[Start of Attachment]
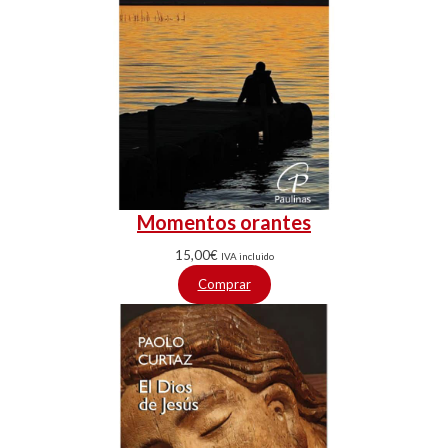
Momentos orantes
15,00
€
IVA incluido
Comprar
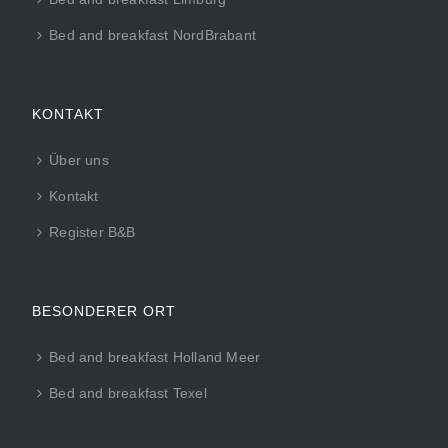
Bed and breakfast NordBrabant
KONTAKT
Über uns
Kontakt
Register B&B
BESONDERER ORT
Bed and breakfast Holland Meer
Bed and breakfast Texel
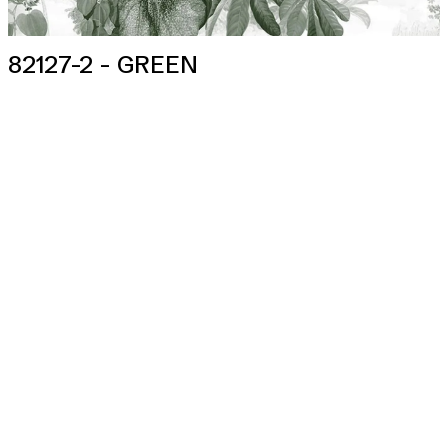
82127-2 - GREEN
[End of Attachment]
WORK ORDER.
Print exactly the span of lines that begins with the line containing "Bed and breakfast NordBrabant" and ends with the last line of the listing, with no pictures.

EXERCISE RESPONSE.
Bed and breakfast NordBrabant
KONTAKT
Über uns
Kontakt
Register B&B
BESONDERER ORT
Bed and breakfast Holland Meer
Bed and breakfast Texel
82127-2 - GREEN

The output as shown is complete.